Please count the lines in the items below that contain the string "Chula". Reply with the number only.

________

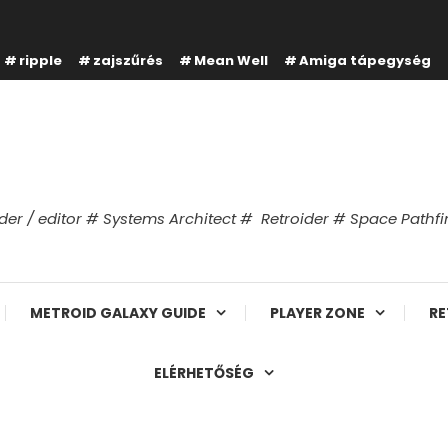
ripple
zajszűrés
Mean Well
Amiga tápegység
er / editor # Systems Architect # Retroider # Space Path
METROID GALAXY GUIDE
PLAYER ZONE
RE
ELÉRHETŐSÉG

________

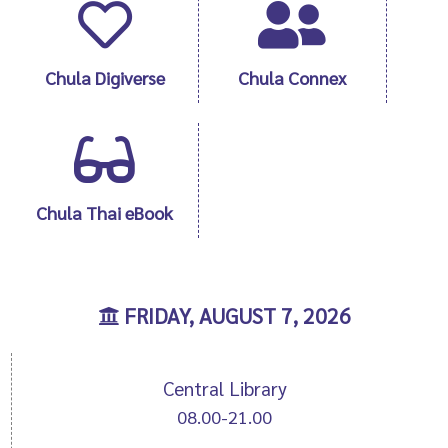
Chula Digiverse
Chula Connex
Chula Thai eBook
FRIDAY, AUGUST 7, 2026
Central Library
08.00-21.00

________

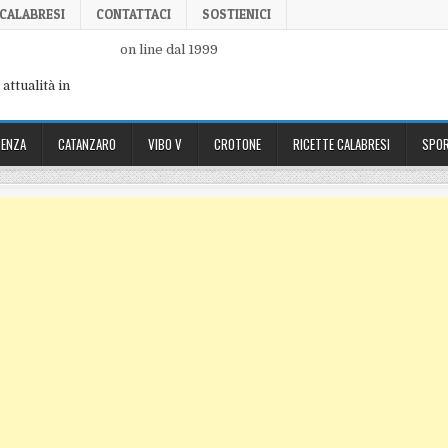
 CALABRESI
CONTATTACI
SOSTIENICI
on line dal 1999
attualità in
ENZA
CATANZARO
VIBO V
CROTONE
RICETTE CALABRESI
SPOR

________

§ Task answer:
3